**PROBLEM**.
Lay out the text in the data below as a numbered list with one line per item, dropping blank lines and leaving the pictures out of your answer.

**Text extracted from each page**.
* * * * * * * * *

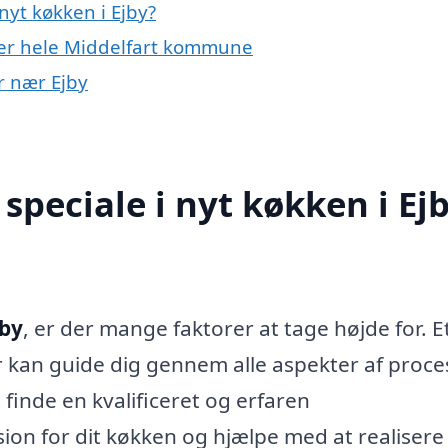
yt køkken i Ejby?
ler hele Middelfart kommune
er nær Ejby
peciale i nyt køkken i Ej
jby
, er der mange faktorer at tage højde for. E
 kan guide dig gennem alle aspekter af proce
at finde en kvalificeret og erfaren
sion for dit køkken og hjælpe med at realisere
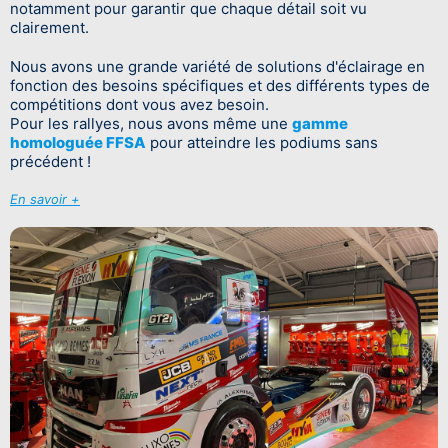
notamment pour garantir que chaque détail soit vu
clairement.
Nous avons une grande variété de solutions d'éclairage en
fonction des besoins spécifiques et des différents types de
compétitions dont vous avez besoin.
Pour les rallyes, nous avons même une
gamme
homologuée FFSA
pour atteindre les podiums sans
précédent !
En savoir +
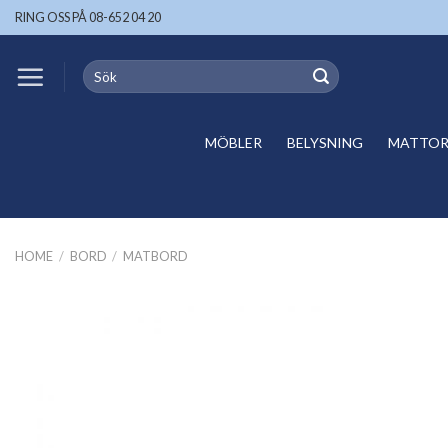
Skip
RING OSS PÅ 08-652 04 20
to
content
Search
for:
MÖBLER
BELYSNING
MATTOR 
HOME
/
BORD
/
MATBORD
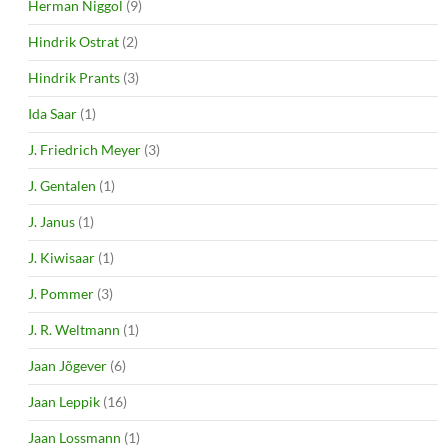
Herman Niggol
(9)
Hindrik Ostrat
(2)
Hindrik Prants
(3)
Ida Saar
(1)
J. Friedrich Meyer
(3)
J. Gentalen
(1)
J. Janus
(1)
J. Kiwisaar
(1)
J. Pommer
(3)
J. R. Weltmann
(1)
Jaan Jõgever
(6)
Jaan Leppik
(16)
Jaan Lossmann
(1)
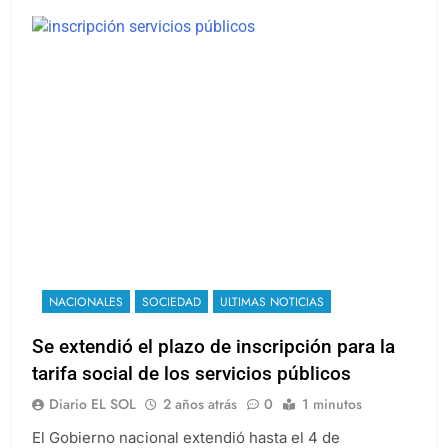
NACIONALES
SOCIEDAD
ULTIMAS NOTICIAS
Se extendió el plazo de inscripción para la
tarifa social de los servicios públicos
Diario EL SOL
2 años atrás
0
1 minutos
El Gobierno nacional extendió hasta el 4 de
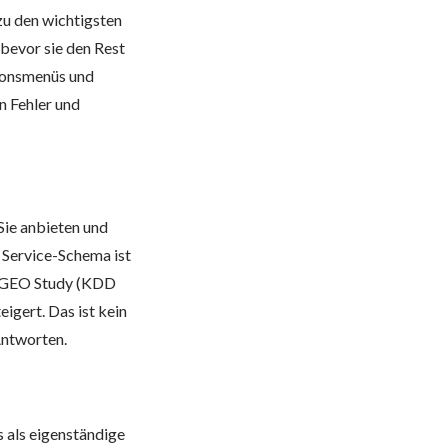
zu den wichtigsten
 bevor sie den Rest
ionsmenüs und
n Fehler und
Sie anbieten und
 Service-Schema ist
on GEO Study (KDD
igert. Das ist kein
Antworten.
 als eigenständige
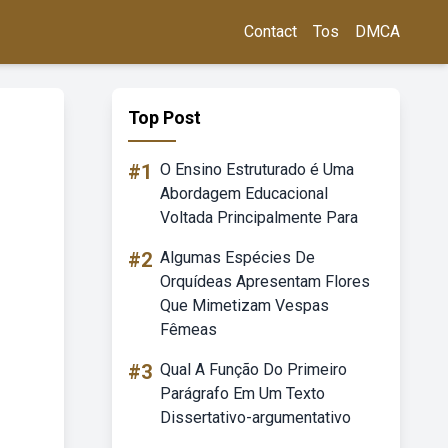
Contact
Tos
DMCA
Top Post
#1
O Ensino Estruturado é Uma
Abordagem Educacional
Voltada Principalmente Para
#2
Algumas Espécies De
Orquídeas Apresentam Flores
Que Mimetizam Vespas
Fêmeas
#3
Qual A Função Do Primeiro
Parágrafo Em Um Texto
Dissertativo-argumentativo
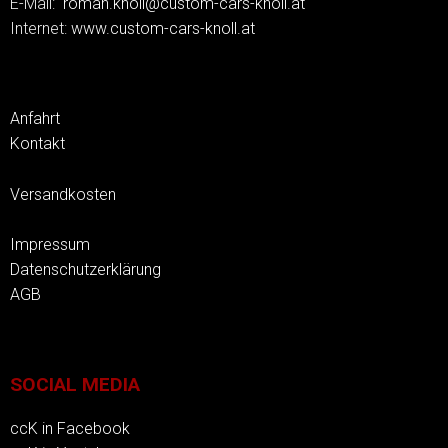
E-Mail:
roman.knoll@custom-cars-knoll.at
Internet:
www.custom-cars-knoll.at
Anfahrt
Kontakt
Versandkosten
Impressum
Datenschutzerklärung
AGB
SOCIAL MEDIA
ccK in Facebook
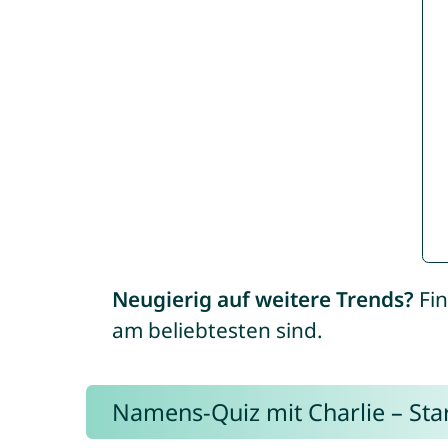
Neugierig auf weitere Trends?
Fin
am beliebtesten sind.
Namens-Quiz mit Charlie – Start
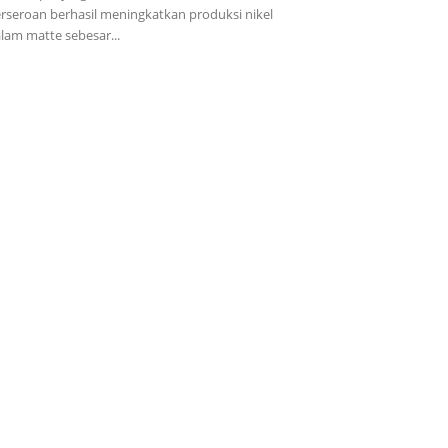
rseroan berhasil meningkatkan produksi nikel
lam matte sebesar...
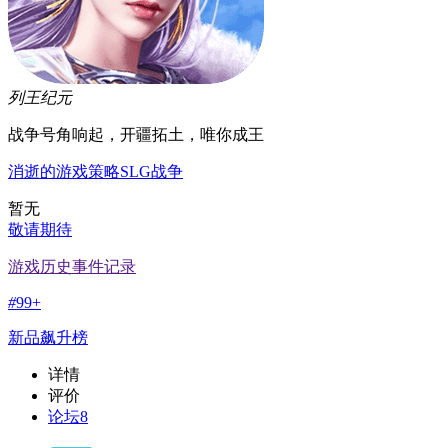
列王纪元
战争号角响起，开疆拓土，唯你成王
消逝的游戏
策略
SLG
战争
暂无
敬请期待
游戏历史事件记录
#
99+
新品飙升榜
详情
评价
论坛
8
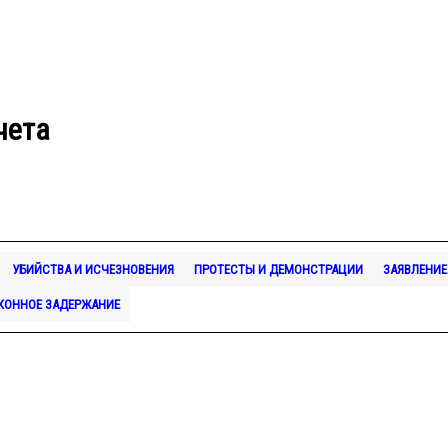
чета
УБИЙСТВА И ИСЧЕЗНОВЕНИЯ
ПРОТЕСТЫ И ДЕМОНСТРАЦИИ
ЗАЯВЛЕНИЕ
КОННОЕ ЗАДЕРЖАНИЕ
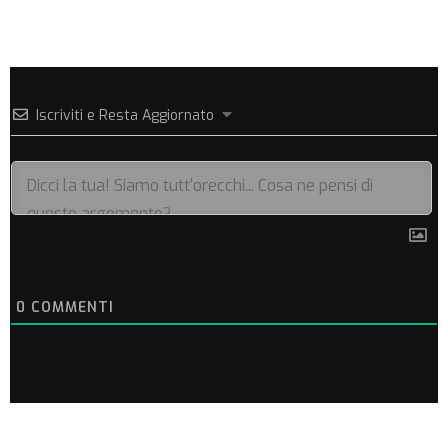
Iscriviti e Resta Aggiornato
0
COMMENTI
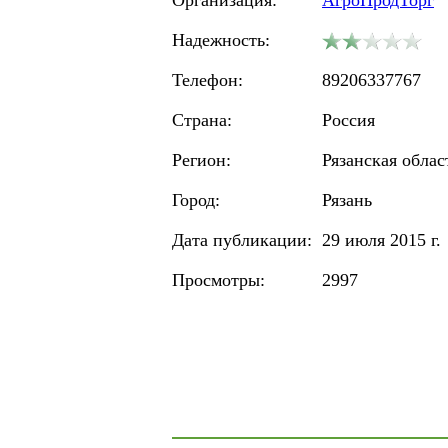
Организация:
АгроПродТорг
Надежность:
Телефон:
89206337767
Страна:
Россия
Регион:
Рязанская облас
Город:
Рязань
Дата публикации:
29 июля 2015 г.
Просмотры:
2997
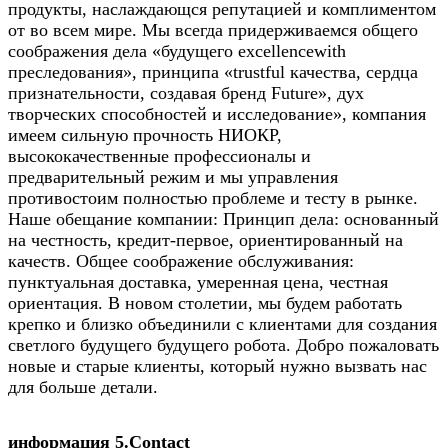
продукты, наслаждающся репутацией и комплиментом
от во всем мире. Мы всегда придерживаемся общего
соображения дела «будущего excellencewith
преследования», принципа «trustful качества, сердца
признательности, создавая бренд Future», дух
творческих способностей и исследование», компания
имеем сильную прочность НИОКР,
высококачественные профессионалы и
предварительный режим и мы управления
противостоим полностью проблеме и тесту в рынке.
Наше обещание компании: Принцип дела: основанный
на честность, кредит-первое, ориентированный на
качеств. Общее соображение обслуживания:
пунктуальная доставка, умеренная цена, честная
ориентация. В новом столетии, мы будем работать
крепко и близко объединили с клиентами для создания
светлого будущего будущего робота. Добро пожаловать
новые и старые клиенты, который нужно вызвать нас
для больше детали.
информация 5.Contact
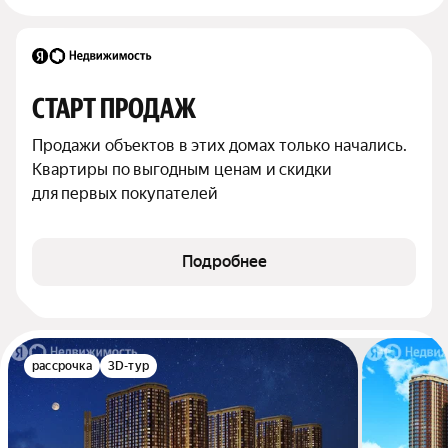
СТАРТ ПРОДАЖ
Продажи объектов в этих домах только начались. 
Квартиры по выгодным ценам и скидки 
для первых покупателей
Подробнее
рассрочка
3D-тур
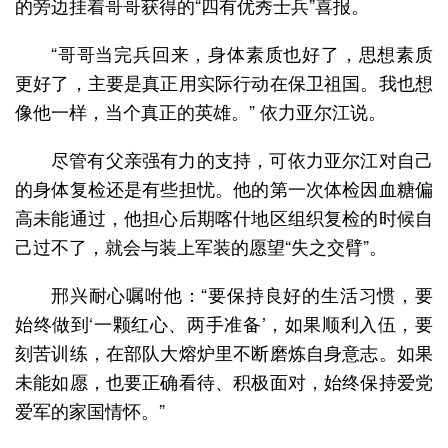
的旁边挂着哥哥获得的“四有优秀士兵”喜报。
“哥哥当完兵回来，身体素质也好了，思想素质
更好了，主要是真正用实际行动在保卫祖国。我也想
像他一样，当个真正的英雄。” 依力亚尔江说。
尽管有父亲强有力的支持，可依力亚尔江对自己
的身体复检还是有些担忧。他的第一次体检因血糖偏
高未能通过，他担心后期喀什地区组织复检的时候自
己过不了，就会与装上军装的愿望“失之交臂”。
邢兴耐心嘱咐他：“要保持良好的生活习惯，要
始终做到‘一颗红心、两手准备’，如果顺利入伍，要
刻苦训练，在部队大熔炉里不断磨炼自身意志。如果
未能如愿，也要正确看待、积极面对，始终保持爱党
爱军的家国情怀。”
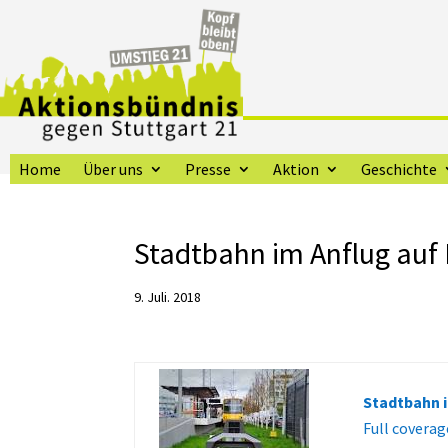
Home
Über uns
Presse
Aktion
Geschichte
Stadtbahn im Anflug auf
9. Juli. 2018
Stadtbahn 
Full coverag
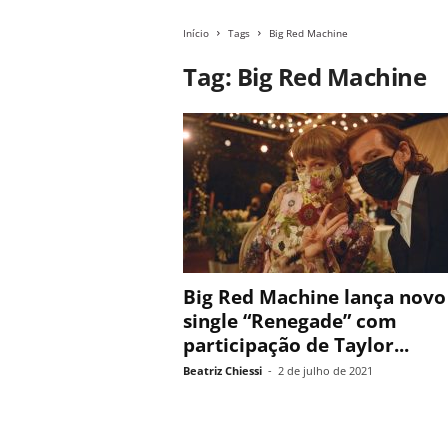
Início
Tags
Big Red Machine
Tag: Big Red Machine
Big Red Machine lança novo
single “Renegade” com
participação de Taylor...
Beatriz Chiessi
-
2 de julho de 2021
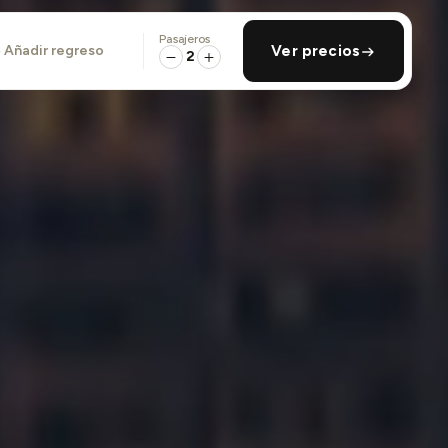
Pasajeros
añadir regreso
Ver precios
2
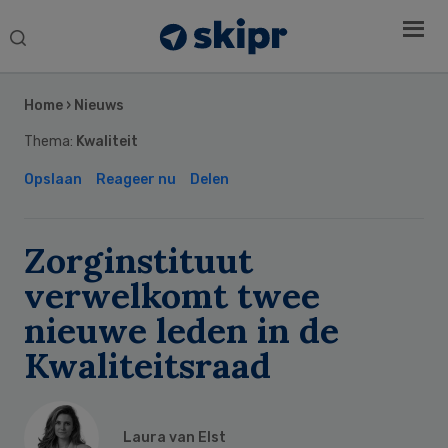
Search
this
Secondary
website
Sidebar
Home
›
Nieuws
Thema:
Kwaliteit
Opslaan
Reageer nu
Delen
Zorginstituut
verwelkomt twee
nieuwe leden in de
Kwaliteitsraad
Laura van Elst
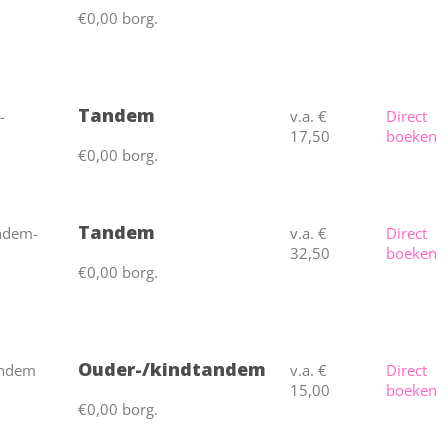
€0,00 borg.
Tandem
v.a. €
Direct
17,50
boeken
€0,00 borg.
Tandem
v.a. €
Direct
32,50
boeken
€0,00 borg.
Ouder-/kindtandem
v.a. €
Direct
15,00
boeken
€0,00 borg.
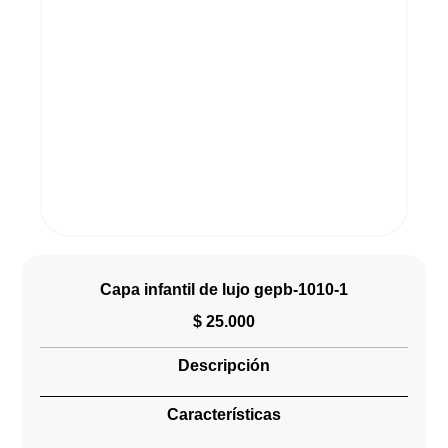
Capa infantil de lujo gepb-1010-1
$
25.000
Descripción
Características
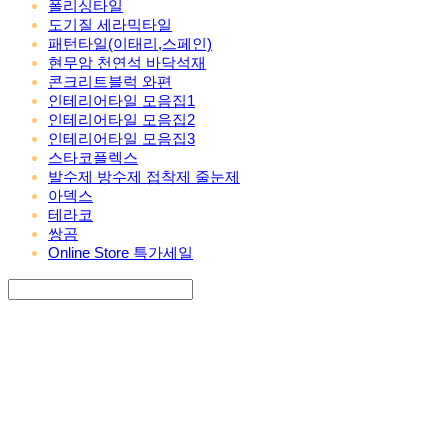
폴리싱타일
도기질 세라믹타일
패턴타일(이태리,스페인)
현무암 천연석 바닥석재
콘크리트블럭 와편
인테리어타일 모음집1
인테리어타일 모음집2
인테리어타일 모음집3
스타코플렉스
발수제 방수제 접착제 줄눈제
아덱스
테라코
쌍곰
Online Store 특가세일
Search
검색
Log In
로그인
Cart
장바구니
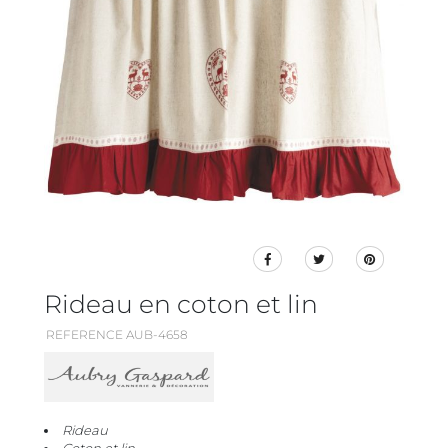
Rideau en coton et lin
REFERENCE AUB-4658
Rideau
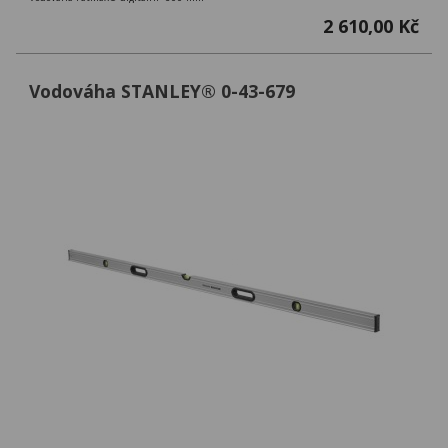
2 610,00 Kč
Vodováha STANLEY® 0-43-679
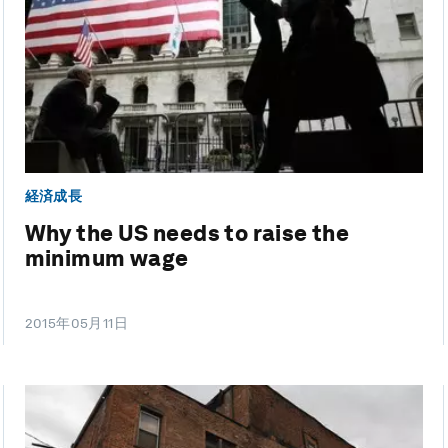
経済成長
Why the US needs to raise the
minimum wage
2015年05月11日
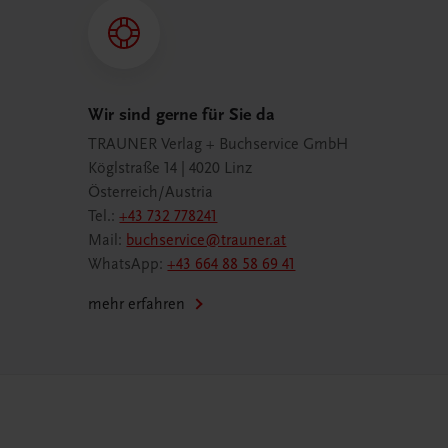
Wir sind gerne für Sie da
TRAUNER Verlag + Buchservice GmbH
Köglstraße 14 | 4020 Linz
Österreich/Austria
Tel.:
+43 732 778241
Mail:
buchservice@trauner.at
WhatsApp:
+43 664 88 58 69 41
mehr erfahren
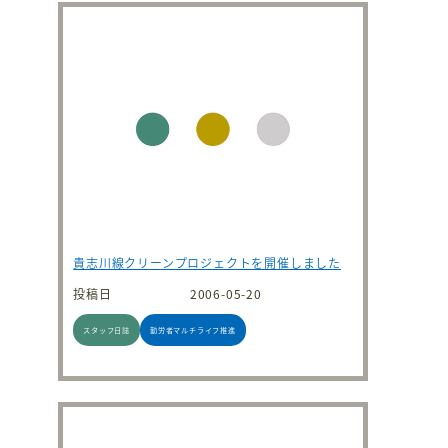
貴志川線クリーンプロジェクトを開催しました
投稿日
2006-05-20
スタッフ日誌
勤労者マルチライフ推進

* * * * * * * * *

**TASK RESULT**.
1. yt køkken i Ejby?
2. ler hele Middelfart kommune
3. er nær Ejby
4. peciale i nyt køkken i Ej
5. jby
6. , er der mange faktorer at tage højde for. E
7.  kan guide dig gennem alle aspekter af proce
8. at finde en kvalificeret og erfaren
9. sion for dit køkken og hjælpe med at realisere
10. notamment pour garantir que chaque détail soit vu
11. clairement.
12. Nous avons une grande variété de solutions d'éclairage en
13. fonction des besoins spécifiques et des différents types de
14. compétitions dont vous avez besoin.
15. Pour les rallyes, nous avons même une
16. gamme
17. homologuée FFSA
18. pour atteindre les podiums sans
19. précédent !
20. En savoir +
21. Skip
22. RING OSS PÅ 08-652 04 20
23. to
24. content
25. Search
26. for:
27. MÖBLER
28. BELYSNING
29. MATTOR 
30. HOME
31. /
32. BORD
33. /
34. MATBORD
35. Herman Niggol
36. (9)
37. Hindrik Ostrat
38. (2)
39. Hindrik Prants
40. (3)
41. Ida Saar
42. (1)
43. J. Friedrich Meyer
44. (3)
45. J. Gentalen
46. (1)
47. J. Janus
48. (1)
49. J. Kiwisaar
50. (1)
51. J. Pommer
52. (3)
53. J. R. Weltmann
54. (1)
55. Jaan Jõgever
56. (6)
57. Jaan Leppik
58. (16)
59. Jaan Lossmann
60. (1)
61. NACIONALES
62. SOCIEDAD
63. ULTIMAS NOTICIAS
64. Se extendió el plazo de inscripción para la
65. tarifa social de los servicios públicos
66. Diario EL SOL
67. 2 años atrás
68. 0
69. 1 minutos
70. El Gobierno nacional extendió hasta el 4 de
71. zu den wichtigsten
72.  bevor sie den Rest
73. ionsmenüs und
74. n Fehler und
75. Sie anbieten und
76.  Service-Schema ist
77. on GEO Study (KDD
78. igert. Das ist kein
79. Antworten.
80.  als eigenständige
81. Contact
82. Tos
83. DMCA
84. Top Post
85. #1
86. O Ensino Estruturado é Uma
87. Abordagem Educacional
88. Voltada Principalmente Para
89. #2
90. Algumas Espécies De
91. Orquídeas Apresentam Flores
92. Que Mimetizam Vespas
93. Fêmeas
94. #3
95. Qual A Função Do Primeiro
96. Parágrafo Em Um Texto
97. Dissertativo-argumentativo
98. E-Mail:
99. roman.knoll@custom-cars-knoll.at
100. Internet:
101. www.custom-cars-knoll.at
102. Anfahrt
103. Kontakt
104. Versandkosten
105. Impressum
106. Datenschutzerklärung
107. AGB
108. SOCIAL MEDIA
109. ccK in Facebook
110. Neugierig auf weitere Trends?
111. Fin
112. am beliebtesten sind.
113. Namens-Quiz mit Charlie – Start
114. rseroan berhasil meningkatkan produksi nikel
115. lam matte sebesar...
116. 列王纪元
117. 战争号角响起，开疆拓土，唯你成王
118. 消逝的游戏
119. 策略
120. SLG
121. 战争
122. 暂无
123. 敬请期待
124. 游戏历史事件记录
125. #
126. 99+
127. 新品飙升榜
128. 详情
129. 评价
130. 论坛
131. 8
132. чета
133. УБИЙСТВА И ИСЧЕЗНОВЕНИЯ
134. ПРОТЕСТЫ И ДЕМОНСТРАЦИИ
135. ЗАЯВЛЕНИЕ
136. КОННОЕ ЗАДЕРЖАНИЕ
137. Iscriviti e Resta Aggiornato
138. 0
139. COMMENTI
140. Организация:
141. АгроПродТорг
142. Надежность:
143. Телефон:
144. 89206337767
145. Страна:
146. Россия
147. Регион:
148. Рязанская облас
149. Город:
150. Рязань
151. Дата публикации:
152. 29 июля 2015 г.
153. Просмотры:
154. 2997
155. продукты, наслаждающся репутацией и комплиментом
156. от во всем мире. Мы всегда придерживаемся общего
157. соображения дела «будущего excellencewith
158. преследования», принципа «trustful качества, сердца
159. признательности, создавая бренд Future», дух
160. творческих способностей и исследование», компания
161. имеем сильную прочность НИОКР,
162. высококачественные профессионалы и
163. предварительный режим и мы управления
164. противостоим полностью проблеме и тесту в рынке.
165. Наше обещание компании: Принцип дела: основанный
166. на честность, кредит-первое, ориентированный на
167. качеств. Общее соображение обслуживания:
168. пунктуальная доставка, умеренная цена, честная
169. ориентация. В новом столетии, мы будем работать
170. крепко и близко объединили с клиентами для создания
171. светлого будущего будущего робота. Добро пожаловать
172. новые и старые клиенты, который нужно вызвать нас
173. для больше детали.
174. информация 5.Contact
175. СТАРТ ПРОДАЖ
176. Продажи объектов в этих домах только начались. 
177. Квартиры по выгодным ценам и скидки 
178. для первых покупателей
179. Подробнее
180. рассрочка
181. 3D-тур
182. 的旁边挂着哥哥获得的“四有优秀士兵”喜报。
183. “哥哥当完兵回来，身体素质也好了，思想素质
184. 更好了，主要是真正用实际行动在保卫祖国。我也想
185. 像他一样，当个真正的英雄。” 依力亚尔江说。
186. 尽管有父亲强有力的支持，可依力亚尔江对自己
187. 的身体复检还是有些担忧。他的第一次体检因血糖偏
188. 高未能通过，他担心后期喀什地区组织复检的时候自
189. 己过不了，就会与装上军装的愿望“失之交臂”。
190. 邢兴耐心嘱咐他：“要保持良好的生活习惯，要
191. 始终做到‘一颗红心、两手准备’，如果顺利入伍，要
192. 刻苦训练，在部队大熔炉里不断磨炼自身意志。如果
193. 未能如愿，也要正确看待、积极面对，始终保持爱党
194. 爱军的家国情怀。”
195. Home
196. Über uns
197. Presse
198. Aktion
199. Geschichte
200. Stadtbahn im Anflug auf
201. 9. Juli. 2018
202. Stadtbahn 
203. Full coverag
204. Início
205. Tags
206. Big Red Machine
207. Tag: Big Red Machine
208. Big Red Machine lança novo
209. single “Renegade” com
210. participação de Taylor...
211. Beatriz Chiessi
212. -
213. 2 de julho de 2021
214. Pasajeros
215. añadir regreso
216. Ver precios
217. 2
218. Search
219. this
220. Secondary
221. website
222. Sidebar
223. Home
224. ›
225. Nieuws
226. Thema:
227. Kwaliteit
228. Opslaan
229. Reageer nu
230. Delen
231. Zorginstituut
232. verwelkomt twee
233. nieuwe leden in de
234. Kwaliteitsraad
235. Laura van Elst
236. €0,00 borg.
237. Tandem
238. v.a. €
239. Direct
240. 17,50
241. boeken
242. €0,00 borg.
243. Tandem
244. v.a. €
245. Direct
246. 32,50
247. boeken
248. €0,00 borg.
249. Ouder-/kindtandem
250. v.a. €
251. Direct
252. 15,00
253. boeken
254. €0,00 borg.
255. Capa infantil de lujo gepb-1010-1
256. $
257. 25.000
258. Descripción
259. Características
260. 폴리싱타일
261. 도기질 세라믹타일
262. 패턴타일(이태리,스페인)
263. 현무암 천연석 바닥석재
264. 콘크리트블럭 와편
265. 인테리어타일 모음집1
266. 인테리어타일 모음집2
267. 인테리어타일 모음집3
268. 스타코플렉스
269. 발수제 방수제 접착제 줄눈제
270. 아덱스
271. 테라코
272. 쌍곰
273. Online Store 특가세일
274. Search
275. 검색
276. Log In
277. 로그인
278. Cart
279. 장바구니
280. Rideau en coton et lin
281. REFERENCE AUB-4658
282. Rideau
283. 2 610,00 Kč
284. Vodováha STANLEY® 0-43-679
285. 経済成長
286. Why the US needs to raise the
287. minimum wage
288. 2015年05月11日
289. Wir sind gerne für Sie da
290. TRAUNER Verlag + Buchservice GmbH
291. Köglstraße 14 | 4020 Linz
292. Österreich/Austria
293. Tel.:
294. +43 732 778241
295. Mail:
296. buchservice@trauner.at
297. WhatsApp:
298. +43 664 88 58 69 41
299. mehr erfahren
300. 貴志川線クリーンプロジェクトを開催しました
301. 投稿日
302. 2006-05-20
303. スタッフ日誌
304. 勤労者マルチライフ推進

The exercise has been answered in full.